Foreseeability of harm is also easily established. A child protection agency has broad investigative powers, and can apprehend a child; their activities, if conducted negligently, could be reasonably expected to cause harm to the parents involved. In the case at bar, failure to investigate the veracity of the alleged sexual abuse, and the unfounded presumptions made about J.P.’s mental health led to her children being apprehended.
Justice Walker held that countervailing policy reasons precluded a finding of a duty of care. The CFCSA, along with the Standards and Manual are unequivocal that its purpose is promoting child welfare. There is a risk that in future cases, there could be a tension between the duty owed to the child and the duty owed to parents. It is possible, on a different set of facts, that a duty to a mother or father would prevent the agency from rigorously investigating a case.

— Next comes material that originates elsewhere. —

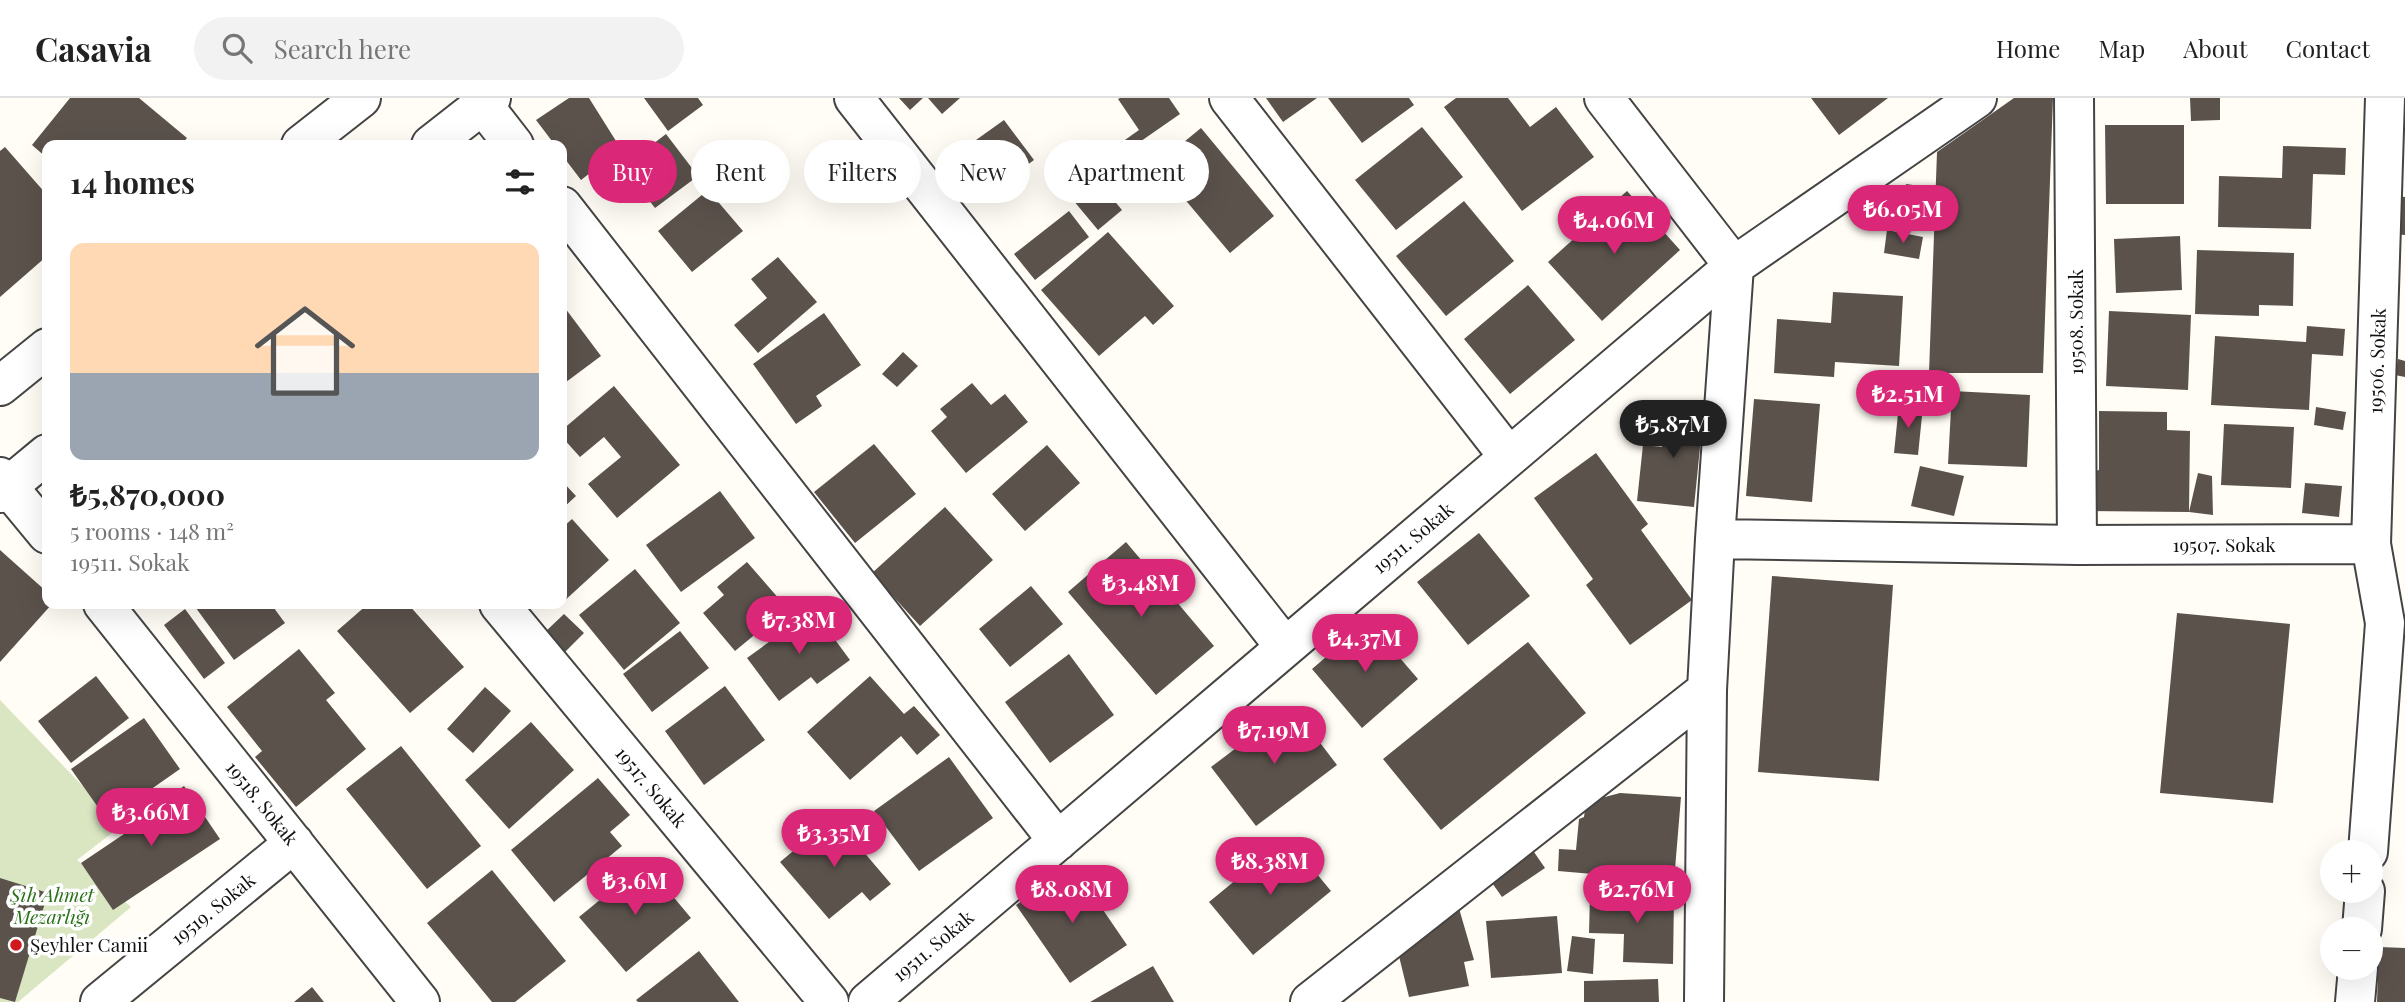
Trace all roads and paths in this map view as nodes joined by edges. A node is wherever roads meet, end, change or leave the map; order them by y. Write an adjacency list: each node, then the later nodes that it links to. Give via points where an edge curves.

While Justice Walker is correct in his countervailing policy analysis, the holding is deeply dissatisfying in resolving the dispute in JP. The Director’s agents had a blatant disregard for J.P., took active steps to undermine her claim with local law enforcement, and took her children from her through misleading the court. The correct application of the law seems to offend natural justice. The Director’s agents had an appalling disregard for both J.P. and her children’s welfare. A finding that she was not owed a duty of care, while a correct application of law, is unpalatable. Additionally, if a duty is not found on these sympathetic facts, it is unlikely that parents will be successful in establishing a duty in the future.
Justice Walker held that no duty existed between the Director of Children and Family Development and parents who were involved in ongoing child protection agencies. Thankfully, there were several other issues raised in this case, that are not consider in this blog post, on which the plaintiff was successful.